- IATA: none; ICAO: OBBI;

Summary
- Airport type: Military
- Operator: United States Navy
- Location: Muharraq
- Built: 1943
- In use: 1943-present
- Elevation AMSL: 2 m (6.6 ft)
- Coordinates: 26°16′15″N 050°38′01″E﻿ / ﻿26.27083°N 50.63361°E

Map
- Muharraq Airfield Location in Bahrain

Runways
| Direction | Length |  | Surface |
| ft | m |
| 12R/30L | 0 | 0 | Asphalt |
| 12L/30R | 0 | 0 | Asphalt |

= Muharraq Airfield =

Military base located in Bahrain

Muharraq Airfield is a military base located in Bahrain adjacent to Bahrain International Airport. It is run by the United States Navy (USN) and usually ships supplies in and out of the airport with many of them from other countries as well. The USN, the United States Marine Corps (USMC), the Ministry of Interior, and others run the security at the airfield. Often referred to as the nearby city of Manama, Muharraq Airfield was the last stop for most US troops being sent to fight in the War in Afghanistan (2001-2021), including with the multinational International Security Assistance Force.

It was previously established by the Royal Air Force as RAF Bahrain (later changed to RAF Muharraq) in April 1943 and remained in use until 1971 when Bahrain declared independence.

==History==
The Royal Air Force's history with Bahrain began in 1924, with flights originating from Shaibah Air Base in Iraq. Bahrain's strategic importance to the British led to the signing of a civil air agreement with the King of Bahrain in 1934.

The Royal Air Force established a base there in the area as RAF Bahrain on 22 May 1943, as part of RAF Iraq Command. It was renamed RAF Muharraq in 1963. From 15 September 1967 to 8 August 1969 Air Forces Gulf Communication Squadron RAF flew from the base. The base was also used by Search and Rescue Flight RAF Muharraq, based there from the mid-sixties to 1971.

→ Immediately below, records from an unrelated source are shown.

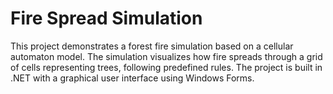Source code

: # Fire Spread Simulation
This project demonstrates a forest fire simulation based on a cellular automaton model. The simulation visualizes how fire spreads through a grid of cells representing trees, following predefined rules. The project is built in .NET with a graphical user interface using Windows Forms.
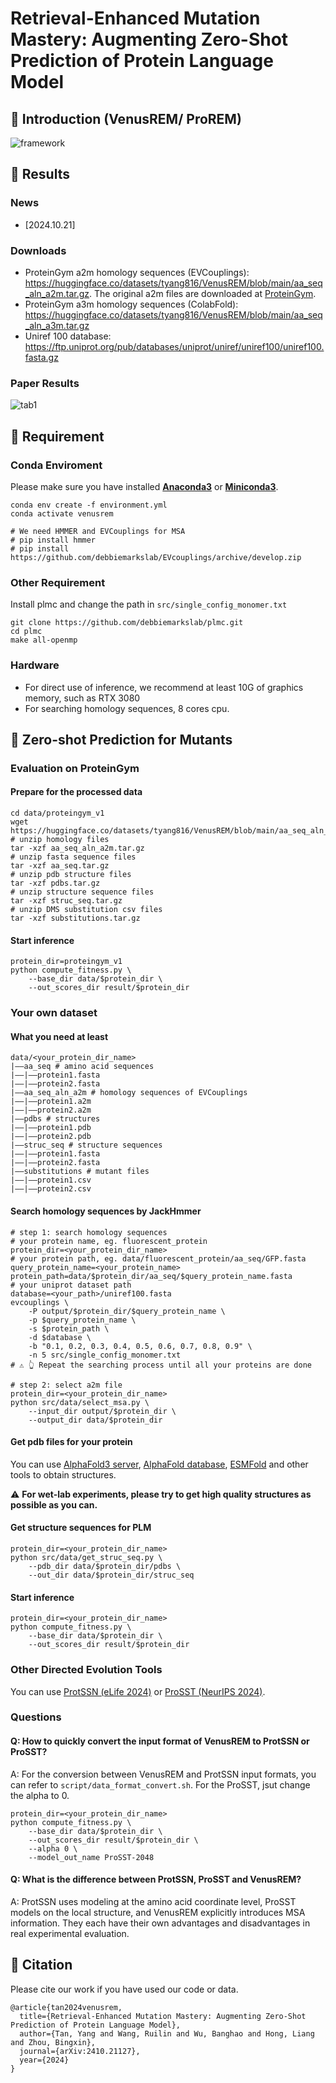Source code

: # Retrieval-Enhanced Mutation Mastery: Augmenting Zero-Shot Prediction of Protein Language Model

## 🚀 Introduction (VenusREM/ ProREM)

<img src="img/framework.png" alt="framework">

## 📑 Results

### News

- [2024.10.21] 

### Downloads

- ProteinGym a2m homology sequences (EVCouplings): https://huggingface.co/datasets/tyang816/VenusREM/blob/main/aa_seq_aln_a2m.tar.gz. The original a2m files are downloaded at [ProteinGym](https://github.com/OATML-Markslab/ProteinGym).
- ProteinGym a3m homology sequences (ColabFold): https://huggingface.co/datasets/tyang816/VenusREM/blob/main/aa_seq_aln_a3m.tar.gz
- Uniref 100 database: https://ftp.uniprot.org/pub/databases/uniprot/uniref/uniref100/uniref100.fasta.gz

### Paper Results

<img src="img/tab1.png" alt="tab1">

## 🛫 Requirement

### Conda Enviroment

Please make sure you have installed **[Anaconda3](https://www.anaconda.com/download)** or **[Miniconda3](https://docs.conda.io/projects/miniconda/en/latest/)**.

```
conda env create -f environment.yml
conda activate venusrem

# We need HMMER and EVCouplings for MSA
# pip install hmmer
# pip install https://github.com/debbiemarkslab/EVcouplings/archive/develop.zip
```

### Other Requirement

Install plmc and change the path in `src/single_config_monomer.txt`
```shell
git clone https://github.com/debbiemarkslab/plmc.git
cd plmc
make all-openmp
```

### Hardware

- For direct use of inference, we recommend at least 10G of graphics memory, such as RTX 3080
- For searching homology sequences, 8 cores cpu.

## 🧬 Zero-shot Prediction for Mutants

### Evaluation on ProteinGym

#### Prepare for the processed data
```shell
cd data/proteingym_v1
wget https://huggingface.co/datasets/tyang816/VenusREM/blob/main/aa_seq_aln_a2m.tar.gz
# unzip homology files
tar -xzf aa_seq_aln_a2m.tar.gz
# unzip fasta sequence files
tar -xzf aa_seq.tar.gz
# unzip pdb structure files
tar -xzf pdbs.tar.gz
# unzip structure sequence files
tar -xzf struc_seq.tar.gz
# unzip DMS substitution csv files
tar -xzf substitutions.tar.gz
```

#### Start inference
```shell
protein_dir=proteingym_v1
python compute_fitness.py \
    --base_dir data/$protein_dir \
    --out_scores_dir result/$protein_dir
```

### Your own dataset

#### What you need at least
```shell
data/<your_protein_dir_name>
|——aa_seq # amino acid sequences
|——|——protein1.fasta
|——|——protein2.fasta
|——aa_seq_aln_a2m # homology sequences of EVCouplings
|——|——protein1.a2m
|——|——protein2.a2m
|——pdbs # structures
|——|——protein1.pdb
|——|——protein2.pdb
|——struc_seq # structure sequences
|——|——protein1.fasta
|——|——protein2.fasta
|——substitutions # mutant files
|——|——protein1.csv
|——|——protein2.csv
```

#### Search homology sequences by JackHmmer
```shell
# step 1: search homology sequences
# your protein name, eg. fluorescent_protein
protein_dir=<your_protein_dir_name>
# your protein path, eg. data/fluorescent_protein/aa_seq/GFP.fasta
query_protein_name=<your_protein_name>
protein_path=data/$protein_dir/aa_seq/$query_protein_name.fasta
# your uniprot dataset path
database=<your_path>/uniref100.fasta
evcouplings \
    -P output/$protein_dir/$query_protein_name \
    -p $query_protein_name \
    -s $protein_path \
    -d $database \
    -b "0.1, 0.2, 0.3, 0.4, 0.5, 0.6, 0.7, 0.8, 0.9" \
    -n 5 src/single_config_monomer.txt
# ⚠ 👆 Repeat the searching process until all your proteins are done

# step 2: select a2m file
protein_dir=<your_protein_dir_name>
python src/data/select_msa.py \
    --input_dir output/$protein_dir \
    --output_dir data/$protein_dir
```

#### Get pdb files for your protein
You can use [AlphaFold3 server](https://alphafoldserver.com/), [AlphaFold database](https://alphafold.ebi.ac.uk/download), [ESMFold](https://huggingface.co/facebook/esmfold_v1) and other tools to obtain structures.

⚠ **For wet-lab experiments, please try to get high quality structures as possible as you can.**

#### Get structure sequences for PLM
```shell
protein_dir=<your_protein_dir_name>
python src/data/get_struc_seq.py \
    --pdb_dir data/$protein_dir/pdbs \
    --out_dir data/$protein_dir/struc_seq
```

#### Start inference
```shell
protein_dir=<your_protein_dir_name>
python compute_fitness.py \
    --base_dir data/$protein_dir \
    --out_scores_dir result/$protein_dir
```

### Other Directed Evolution Tools

You can use [ProtSSN (eLife 2024)](https://github.com/tyang816/ProtSSN) or [ProSST (NeurIPS 2024)](https://github.com/ai4protein/ProSST).

### Questions

#### Q: How to quickly convert the input format of VenusREM to ProtSSN or ProSST?

A: For the conversion between VenusREM and ProtSSN input formats, you can refer to `script/data_format_convert.sh`. For the ProSST, jsut change the alpha to 0.

```shell
protein_dir=<your_protein_dir_name>
python compute_fitness.py \
    --base_dir data/$protein_dir \
    --out_scores_dir result/$protein_dir \
    --alpha 0 \
    --model_out_name ProSST-2048
```

#### Q: What is the difference between ProtSSN, ProSST and VenusREM?

A: ProtSSN uses modeling at the amino acid coordinate level, ProSST models on the local structure, and VenusREM explicitly introduces MSA information. They each have their own advantages and disadvantages in real experimental evaluation.

## 🙌 Citation

Please cite our work if you have used our code or data.

```
@article{tan2024venusrem,
  title={Retrieval-Enhanced Mutation Mastery: Augmenting Zero-Shot Prediction of Protein Language Model},
  author={Tan, Yang and Wang, Ruilin and Wu, Banghao and Hong, Liang and Zhou, Bingxin},
  journal={arXiv:2410.21127},
  year={2024}
}
```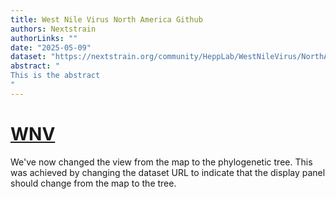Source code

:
 ```yaml
---
title: West Nile Virus North America Github
authors: Nextstrain
authorLinks: ""
date: "2025-05-09"
dataset: "https://nextstrain.org/community/HeppLab/WestNileVirus/NorthAmerica@dev?d=map"
abstract: "
This is the abstract
"
---
```


# [WNV](https://nextstrain.org/community/HeppLab/WestNileVirus/NorthAmerica@dev?d=tree)

We've now changed the view from the map to the phylogenetic tree.
This was achieved by changing the dataset URL to indicate that
the display panel should change from the map to the tree.

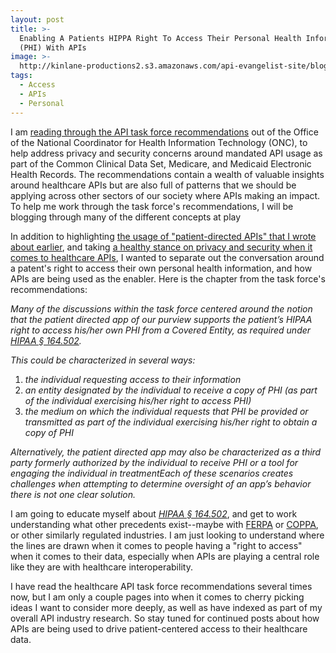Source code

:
 ```yaml
---
layout: post
title: >-
  Enabling A Patients HIPPA Right To Access Their Personal Health Information
  (PHI) With APIs
image: >-
  http://kinlane-productions2.s3.amazonaws.com/api-evangelist-site/blog/DDOD-agency-icon-blog-feature-image-640x380-2016-01-22-2.jpg
tags:
  - Access
  - APIs
  - Personal
---
```

I am [reading through the API task force recommendations](https://www.healthit.gov/facas/sites/faca/files/SingleSourceofTruth-APITFRecommendations.pdf) out of the Office of the National Coordinator for Health Information Technology (ONC), to help address privacy and security concerns around mandated API usage as part of the Common Clinical Data Set, Medicare, and Medicaid Electronic Health Records. The recommendations contain a wealth of valuable insights around healthcare APIs but are also full of patterns that we should be applying across other sectors of our society where APIs making an impact. To help me work through the task force's recommendations, I will be blogging through many of the different concepts at play

In addition to highlighting [the usage of "patient-directed APIs" that I wrote about earlier](http://apievangelist.com/2016/05/10/the-concept-of-patientdirected-apis/), and taking [a healthy stance on privacy and security when it comes to healthcare APIs](http://apievangelist.com/2016/05/10/a-healthy-stance-on-privacy-and-security-when-it-comes-to-healthcare-apis/), I wanted to separate out the conversation around a patent's right to access their own personal health information, and how APIs are being used as the enabler. Here is the chapter from the task force's recommendations:

_Many of the discussions within the task force centered around the notion that the patient directed app of our purview supports the patient’s HIPAA right to access his/her own PHI from a Covered Entity, as required under [HIPAA § 164.502](https://www.law.cornell.edu/cfr/text/45/164.502)._

_This could be characterized in several ways:_

1.  _the individual requesting access to their information_
2.  _an entity designated by the individual to receive a copy of PHI (as part of the individual exercising his/her right to access PHI)_
3.  _the medium on which the individual requests that PHI be provided or transmitted as part of the individual exercising his/her right to obtain a copy of PHI_

_Alternatively, the patient directed app may also be characterized as a third party formerly authorized by the individual to receive PHI or a tool for engaging the individual in treatmentEach of these scenarios creates challenges when attempting to determine oversight of an app’s behavior there is not one clear solution._

I am going to educate myself about _[HIPAA § 164.502](https://www.law.cornell.edu/cfr/text/45/164.502)_, and get to work understanding what other precedents exist--maybe with [FERPA](http://www2.ed.gov/policy/gen/guid/fpco/ferpa/index.html) or [COPPA](https://www.ftc.gov/tips-advice/business-center/guidance/complying-coppa-frequently-asked-questions), or other similarly regulated industries. I am just looking to understand where the lines are drawn when it comes to people having a "right to access" when it comes to their data, especially when APIs are playing a central role like they are with healthcare interoperability. 

I have read the healthcare API task force recommendations several times now, but I am only a couple pages into when it comes to cherry picking ideas I want to consider more deeply, as well as have indexed as part of my overall API industry research. So stay tuned for continued posts about how APIs are being used to drive patient-centered access to their healthcare data.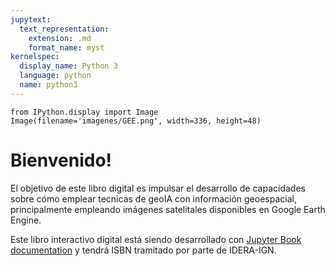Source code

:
 ```yaml
---
jupytext:
  text_representation:
    extension: .md
    format_name: myst
kernelspec:
  display_name: Python 3
  language: python
  name: python3
---
```


```{code-cell} ipython3
from IPython.display import Image
Image(filename='imagenes/GEE.png', width=336, height=48)
```

# Bienvenido!

El objetivo de este libro digital es impulsar el desarrollo de capacidades sobre cómo emplear tecnicas de geoIA con información geoespacial, principalmente empleando imágenes satelitales disponibles en Google Earth Engine.

Este libro interactivo digital está siendo desarrollado con [Jupyter Book documentation](https://jupyterbook.org) y tendrá ISBN tramitado por parte de IDERA-IGN.

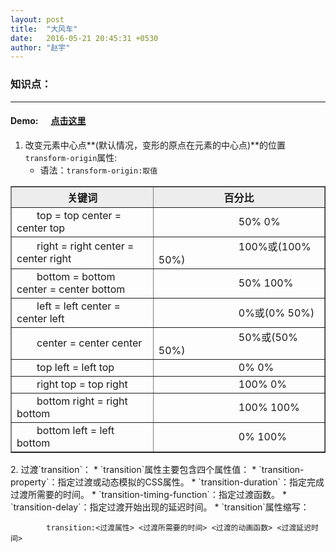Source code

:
 ```yaml
---
layout: post
title:  "大风车"
date:   2016-05-21 20:45:31 +0530
author: "赵宇"
---
```

<style type="text/css">
	tr td{
			width: 350px;
			text-align: left;
			text-indent: 2em;
		}
	tr td:last-child{
		text-indent: 8em;
	}
	table tr:first-child{
		background-color: #EDEDED;
		font-weight: normal;
	}
	a[href*="css3Exp/flyWin/"]{
		background: url("{{site.url}}/assets/a.png") left -50px no-repeat;
		padding-left: 20px;
	}
</style>

<h3>知识点：</h3><hr>
<h4>Demo:<a href="http://rainzhao.github.io/css3Exp/flyWin/" target="_blank">点击这里</a></h4>

1. 改变元素中心点**(默认情况，变形的原点在元素的中心点)**的位置`transform-origin`属性:
	* 语法：`transform-origin:取值`

<table border="1" cellspacing="0">
	<tr>
		<th>关键词</th>
		<th>百分比</th>
	</tr>
	<tr>
		<td>top = top center = center top</td>
		<td>50% 0%</td>
	</tr>
	<tr>
		<td>right = right center = center right</td>
		<td>100%或(100% 50%)</td>
	</tr>
	<tr>
		<td>bottom = bottom center = center bottom</td>
		<td>50% 100%</td>
	</tr>
	<tr>
		<td>left = left center = center left</td>
		<td>0%或(0% 50%)</td>
	</tr>
	<tr>
		<td>center = center center</td>
		<td>50%或(50% 50%)</td>
	</tr>
	<tr>
		<td>top left = left top</td>
		<td>0% 0%</td>
	</tr>
	<tr>
		<td>right top = top right</td>
		<td>100% 0%</td>
	</tr>
	<tr>
		<td>bottom right = right bottom</td>
		<td>100% 100%</td>
	</tr>
	<tr>
		<td>bottom left = left bottom</td>
		<td>0% 100%</td>
	</tr>
</table>
2. 过渡`transition`：
	* `transition`属性主要包含四个属性值：
		* `transition-property`：指定过渡或动态模拟的CSS属性。
		* `transition-duration`：指定完成过渡所需要的时间。
		* `transition-timing-function`：指定过渡函数。
		* `transition-delay`：指定过渡开始出现的延迟时间。
	* `transition`属性缩写：

			transition:<过渡属性> <过渡所需要的时间> <过渡的动画函数> <过渡延迟时间>
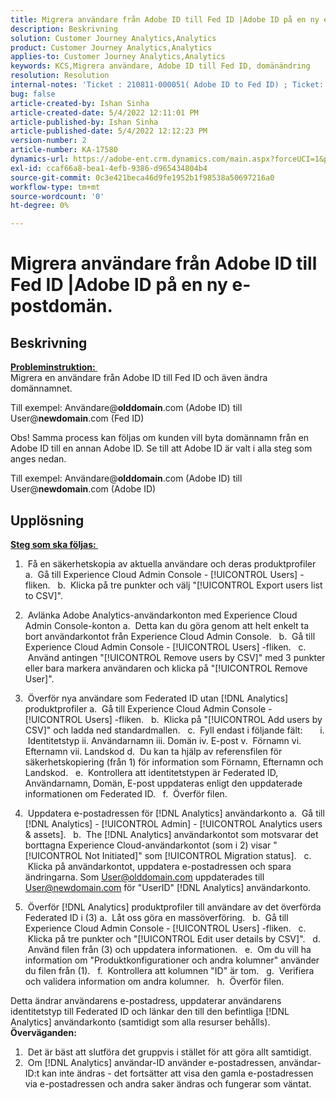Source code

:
 ```yaml
---
title: Migrera användare från Adobe ID till Fed ID |Adobe ID på en ny e-postdomän.
description: Beskrivning
solution: Customer Journey Analytics,Analytics
product: Customer Journey Analytics,Analytics
applies-to: Customer Journey Analytics,Analytics
keywords: KCS,Migrera användare, Adobe ID till Fed ID, domänändring
resolution: Resolution
internal-notes: 'Ticket : 210811-000051( Adobe ID to Fed ID) ; Ticket: 210916-000306 (Adobe ID to Adobe ID)'
bug: false
article-created-by: Ishan Sinha
article-created-date: 5/4/2022 12:11:01 PM
article-published-by: Ishan Sinha
article-published-date: 5/4/2022 12:12:23 PM
version-number: 2
article-number: KA-17580
dynamics-url: https://adobe-ent.crm.dynamics.com/main.aspx?forceUCI=1&pagetype=entityrecord&etn=knowledgearticle&id=0868c43f-a3cb-ec11-a7b5-6045bd00db25
exl-id: ccaf66a8-bea1-4efb-9386-d965434804b4
source-git-commit: 0c3e421beca46d9fe1952b1f98538a50697216a0
workflow-type: tm+mt
source-wordcount: '0'
ht-degree: 0%

---
```


# Migrera användare från Adobe ID till Fed ID |Adobe ID på en ny e-postdomän.

## Beskrivning

<u><b>Probleminstruktion: </b></u> <br>
Migrera en användare från Adobe ID till Fed ID och även ändra domännamnet.

Till exempel: Användare@<b>olddomain</b>.com (Adobe ID) till User@<b>newdomain</b>.com (Fed ID)



Obs! Samma process kan följas om kunden vill byta domännamn från en Adobe ID till en annan Adobe ID. Se till att Adobe ID är valt i alla steg som anges nedan.

Till exempel: Användare@<b>olddomain</b>.com (Adobe ID) till User@<b>newdomain</b>.com (Adobe ID)


## Upplösning


<u><b>Steg som ska följas: </b></u>

1)  Få en säkerhetskopia av aktuella användare och deras produktprofiler a.  Gå till Experience Cloud Admin Console - [!UICONTROL Users] -fliken.
  b.  Klicka på tre punkter och välj &quot;[!UICONTROL Export users list to CSV]&quot;.

2)  Avlänka Adobe Analytics-användarkonton med Experience Cloud Admin Console-konton a.  Detta kan du göra genom att helt enkelt ta bort användarkontot från Experience Cloud Admin Console.
  b.  Gå till Experience Cloud Admin Console - [!UICONTROL Users] -fliken.
  c.  Använd antingen &quot;[!UICONTROL Remove users by CSV]&quot; med 3 punkter eller bara markera användaren och klicka på &quot;[!UICONTROL Remove User]&quot;.

3)  Överför nya användare som Federated ID utan [!DNL Analytics] produktprofiler a.  Gå till Experience Cloud Admin Console - [!UICONTROL Users] -fliken.
  b.  Klicka på &quot;[!UICONTROL Add users by CSV]&quot; och ladda ned standardmallen.
  c.  Fyll endast i följande fält:       i.  Identitetstyp ii. Användarnamn iii. Domän iv. E-post v.  Förnamn vi. Efternamn vii. Landskod d.  Du kan ta hjälp av referensfilen för säkerhetskopiering (från 1) för information som Förnamn, Efternamn och Landskod.
  e.  Kontrollera att identitetstypen är Federated ID, Användarnamn, Domän, E-post uppdateras enligt den uppdaterade informationen om Federated ID.
  f.  Överför filen.

4)  Uppdatera e-postadressen för [!DNL Analytics] användarkonto a.  Gå till [!DNL Analytics] - [!UICONTROL Admin] - [!UICONTROL Analytics users & assets].
  b.  The [!DNL Analytics] användarkontot som motsvarar det borttagna Experience Cloud-användarkontot (som i 2) visar &quot;[!UICONTROL Not Initiated]&quot; som [!UICONTROL Migration status].
  c.  Klicka på användarkontot, uppdatera e-postadressen och spara ändringarna. Som User@olddomain.com uppdaterades till User@newdomain.com för &quot;UserID&quot; [!DNL Analytics] användarkonto.

5)  Överför [!DNL Analytics] produktprofiler till användare av det överförda Federated ID i (3) a.  Låt oss göra en massöverföring.
  b.  Gå till Experience Cloud Admin Console - [!UICONTROL Users] -fliken.
  c.  Klicka på tre punkter och &quot;[!UICONTROL Edit user details by CSV]&quot;.
  d.  Använd filen från (3) och uppdatera informationen.
  e.  Om du vill ha information om &quot;Produktkonfigurationer och andra kolumner&quot; använder du filen från (1).
  f.  Kontrollera att kolumnen &quot;ID&quot; är tom.
  g.  Verifiera och validera information om andra kolumner.
  h.  Överför filen.

Detta ändrar användarens e-postadress, uppdaterar användarens identitetstyp till Federated ID och länkar den till den befintliga [!DNL Analytics] användarkonto (samtidigt som alla resurser behålls).
 
<b>Överväganden:</b>
1)  Det är bäst att slutföra det gruppvis i stället för att göra allt samtidigt.
2)  Om [!DNL Analytics] användar-ID använder e-postadressen, användar-ID:t kan inte ändras - det fortsätter att visa den gamla e-postadressen via e-postadressen och andra saker ändras och fungerar som väntat.
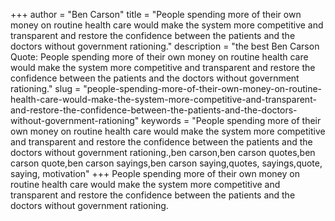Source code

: +++
author = "Ben Carson"
title = "People spending more of their own money on routine health care would make the system more competitive and transparent and restore the confidence between the patients and the doctors without government rationing."
description = "the best Ben Carson Quote: People spending more of their own money on routine health care would make the system more competitive and transparent and restore the confidence between the patients and the doctors without government rationing."
slug = "people-spending-more-of-their-own-money-on-routine-health-care-would-make-the-system-more-competitive-and-transparent-and-restore-the-confidence-between-the-patients-and-the-doctors-without-government-rationing"
keywords = "People spending more of their own money on routine health care would make the system more competitive and transparent and restore the confidence between the patients and the doctors without government rationing.,ben carson,ben carson quotes,ben carson quote,ben carson sayings,ben carson saying,quotes, sayings,quote, saying, motivation"
+++
People spending more of their own money on routine health care would make the system more competitive and transparent and restore the confidence between the patients and the doctors without government rationing.
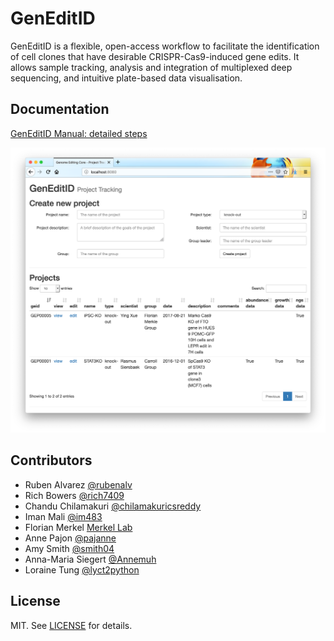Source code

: # GenEditID

GenEditID is a flexible, open-access workflow to facilitate the identification of cell clones that have desirable CRISPR-Cas9-induced gene edits. It allows sample tracking, analysis and integration of multiplexed deep sequencing, and intuitive plate-based data visualisation.


## Documentation

[GenEditID Manual: detailed steps](manual.md)

![](GenEditIDWebApp.png)


## Contributors

- Ruben Alvarez [@rubenalv](https://github.com/rubenalv)
- Rich Bowers [@rich7409](https://github.com/rich7409)
- Chandu Chilamakuri [@chilamakuricsreddy](https://github.com/chilamakuricsreddy)
- Iman Mali [@im483](https://github.com/im483)
- Florian Merkel [Merkel Lab](http://www.merklelab.org/)
- Anne Pajon [@pajanne](https://github.com/pajanne)
- Amy Smith [@smith04](https://github.com/smith04)
- Anna-Maria Siegert [@Annemuh](https://github.com/Annemuh)
- Loraine Tung [@lyct2python](https://github.com/lyct2python)



## License

MIT. See [LICENSE](LICENSE.md) for details.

The following squadrons were here at some point:
- A detachment from No. 212 Squadron RAF from 1942 with the Consolidated Catalina IB
- A detachment from No. 413 Squadron RCAF from 1942 with the Catalina I & IV
- No. 8 Squadron RAF between 30 June and 14 October 1961 with Hawker Hunter FGA.9 & FR.10
- No. 30 Squadron RAF between 1 September 1964 and 7 September 1967 with the Blackburn Beverly C.1
- Detachment from No. 73 Squadron RAF from January 1954 with the Vampire FB.9
- No. 84 Squadron RAF between 30 December 1970 and 1 October 1971 with the Hawker Siddeley Andover C.1
- No. 105 Squadron RAF between 6 August 1967 and 1 February 1968 with Armstrong Whitworth AW.660 Argosy C.1
- No. 152 (Hyderabad) Squadron RAF between 1 October 1958 and 15 November 1967 with the Percival Pembroke C.1, Scottish Aviation Twin Pioneer CC.1 & CC.2
- No. 208 Squadron RAF between 30 June and 15 November 1961 with the Hunter FGA.9
- Detachment from No. 294 Squadron RAF between 1945 and 1946

- Units
- No. 35 Air Despatch & Reception Unit (1943-44)
- No. 1417 Communications Flight RAF (1953-58)
- Gulf Communications Flight (1967-70)
- HQ RAF Persian Gulf (1959-67) became HQ Air Forces Gulf (1967-71)
- No. 158 Repair & Salvage Unit (1945)
- Search & Rescue Flight, Muharraq (1969-71)
- No. 43 Staging Post (1943-46)
- Bahrain Station Flight became Muharraq Station Flight

The base was formally closed on 15 December 1971.

The base was used by a detachment of Vickers VC10 tankers from No. 101 Squadron RAF during the Gulf War training with Royal Air Force Panavia Tornado GR1's.

From May 1997 a detachment of VC10s returned supporting Operation Jural and later Operation Bolton over Iraq.

==Current use==

It became part of No. 83 Expeditionary Air Group in the Middle East. Commanded by a Squadron Leader (RAF) until 2015, the current ranking Officer is a Warrant Officer First Class (Supply Chain) RN.

The base is also used by Mine countermeasures helicopters patrolling the Persian Gulf such as HM-15's Sikorsky MH-53E Sea Dragon's.